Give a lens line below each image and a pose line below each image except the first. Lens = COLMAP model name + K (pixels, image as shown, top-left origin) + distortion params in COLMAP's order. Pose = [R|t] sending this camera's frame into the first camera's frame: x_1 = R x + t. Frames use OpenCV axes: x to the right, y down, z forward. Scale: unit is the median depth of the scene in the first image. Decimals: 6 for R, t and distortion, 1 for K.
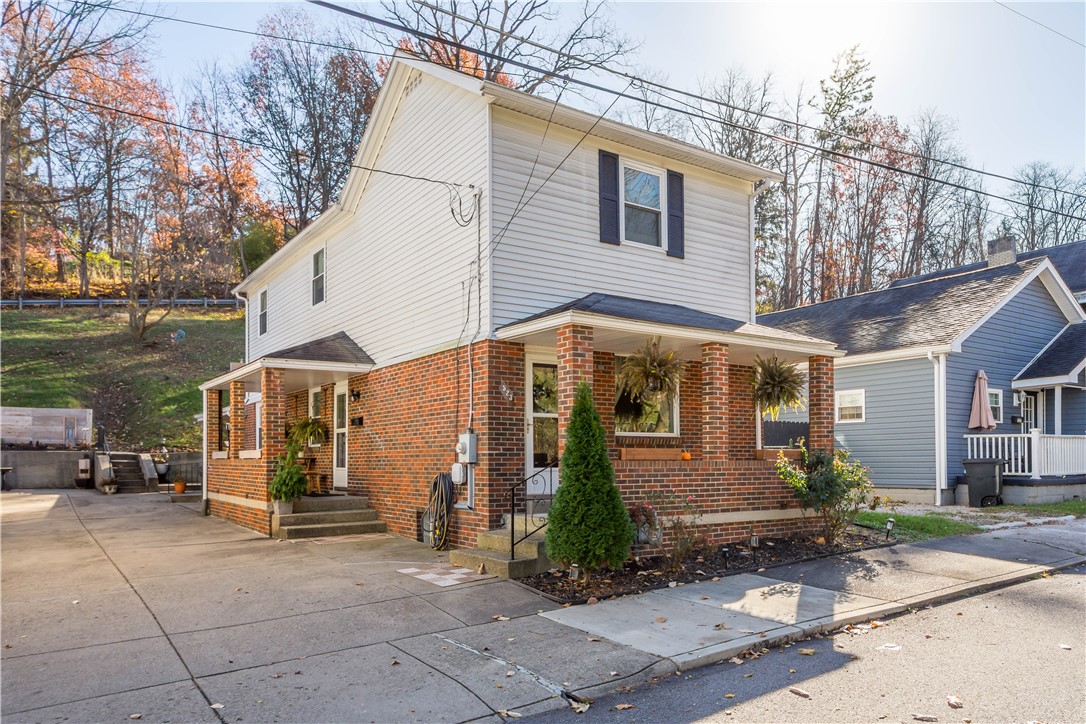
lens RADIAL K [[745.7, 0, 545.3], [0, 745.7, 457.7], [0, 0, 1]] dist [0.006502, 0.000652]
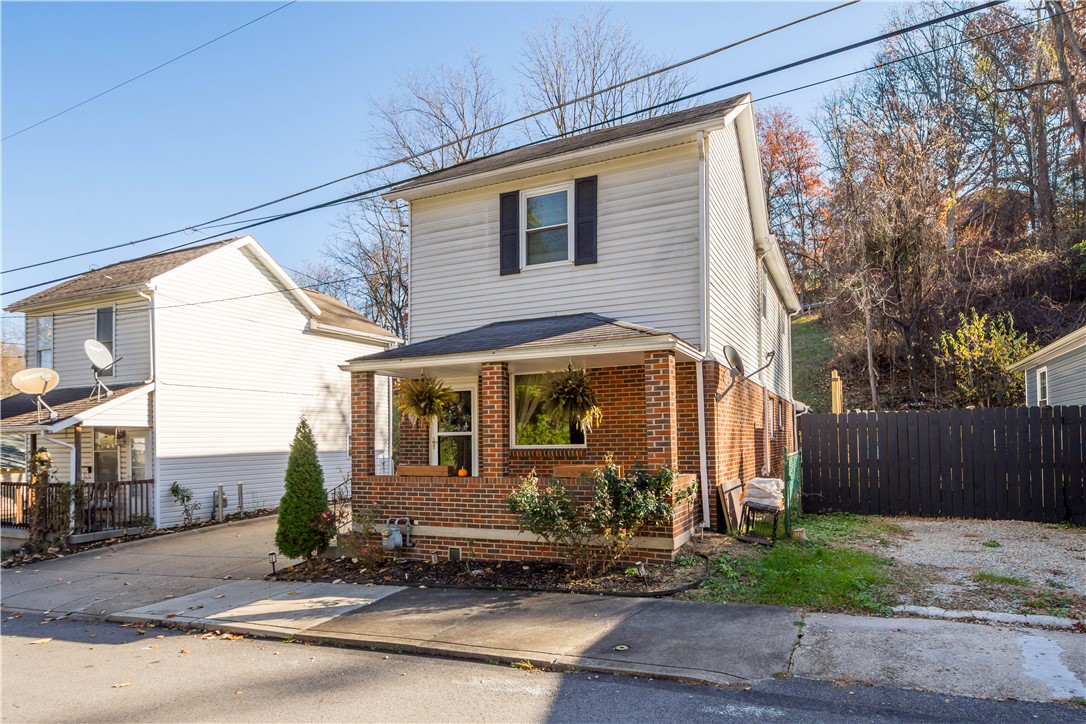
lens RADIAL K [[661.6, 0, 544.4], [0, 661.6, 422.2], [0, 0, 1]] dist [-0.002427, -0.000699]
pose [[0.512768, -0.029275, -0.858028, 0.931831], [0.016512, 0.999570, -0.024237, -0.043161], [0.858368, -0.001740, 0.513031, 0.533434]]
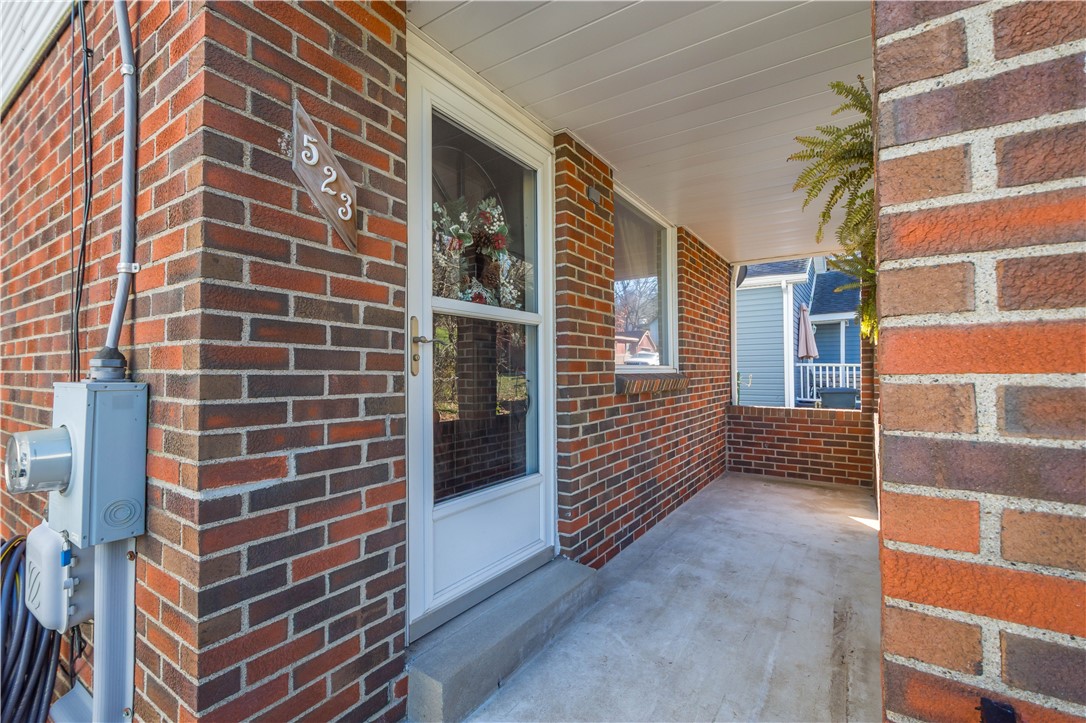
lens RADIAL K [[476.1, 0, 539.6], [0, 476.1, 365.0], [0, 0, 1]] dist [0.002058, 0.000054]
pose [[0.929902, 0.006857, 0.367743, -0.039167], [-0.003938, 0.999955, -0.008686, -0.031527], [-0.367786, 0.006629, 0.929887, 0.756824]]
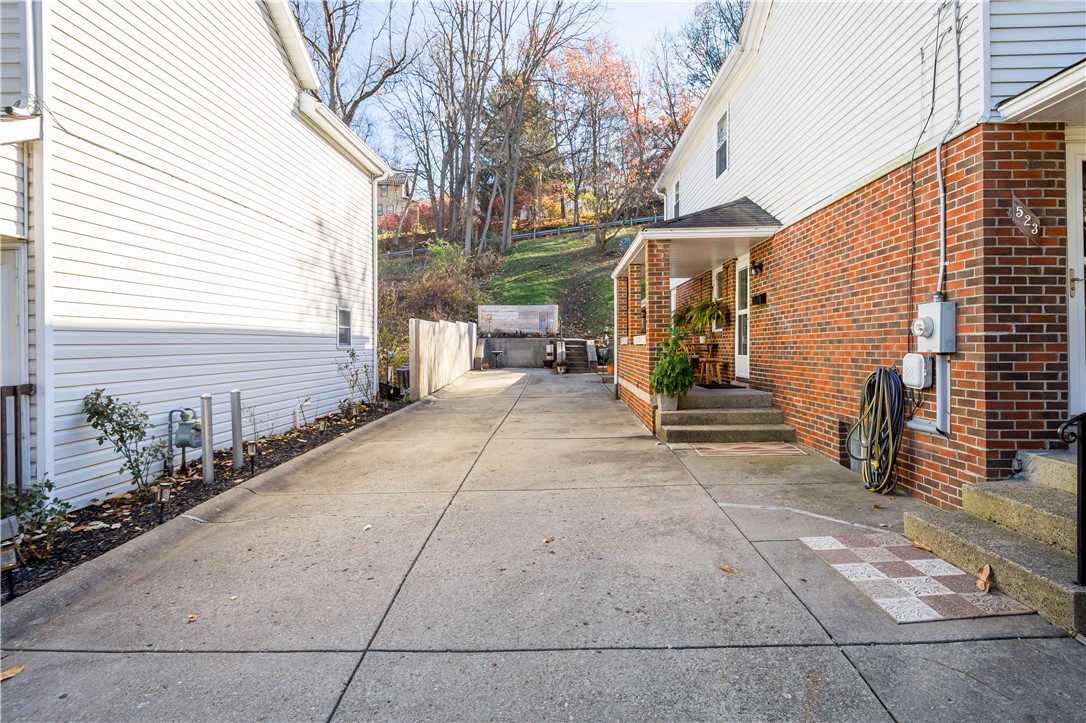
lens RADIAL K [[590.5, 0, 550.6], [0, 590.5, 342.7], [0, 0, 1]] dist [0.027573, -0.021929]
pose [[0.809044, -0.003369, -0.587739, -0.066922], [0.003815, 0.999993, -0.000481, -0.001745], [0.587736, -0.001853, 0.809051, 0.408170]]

+ + + + +

PROBLEM STATEMENT: Write out the listing above word for word, leaving out the pictures.

OUTPUT FOR THIS EXERCISE:
Give a lens line below each image and a pose line below each image except the first. Lens = COLMAP model name + K (pixels, image as shown, top-left origin) + distortion params in COLMAP's order. Pose = [R|t] sending this camera's frame into the first camera's frame: x_1 = R x + t. Frames use OpenCV axes: x to the right, y down, z forward. Scale: unit is the median depth of the scene in the first image. Decimals: 6 for R, t and distortion, 1 for K.
lens RADIAL K [[745.7, 0, 545.3], [0, 745.7, 457.7], [0, 0, 1]] dist [0.006502, 0.000652]
lens RADIAL K [[661.6, 0, 544.4], [0, 661.6, 422.2], [0, 0, 1]] dist [-0.002427, -0.000699]
pose [[0.512768, -0.029275, -0.858028, 0.931831], [0.016512, 0.999570, -0.024237, -0.043161], [0.858368, -0.001740, 0.513031, 0.533434]]
lens RADIAL K [[476.1, 0, 539.6], [0, 476.1, 365.0], [0, 0, 1]] dist [0.002058, 0.000054]
pose [[0.929902, 0.006857, 0.367743, -0.039167], [-0.003938, 0.999955, -0.008686, -0.031527], [-0.367786, 0.006629, 0.929887, 0.756824]]
lens RADIAL K [[590.5, 0, 550.6], [0, 590.5, 342.7], [0, 0, 1]] dist [0.027573, -0.021929]
pose [[0.809044, -0.003369, -0.587739, -0.066922], [0.003815, 0.999993, -0.000481, -0.001745], [0.587736, -0.001853, 0.809051, 0.408170]]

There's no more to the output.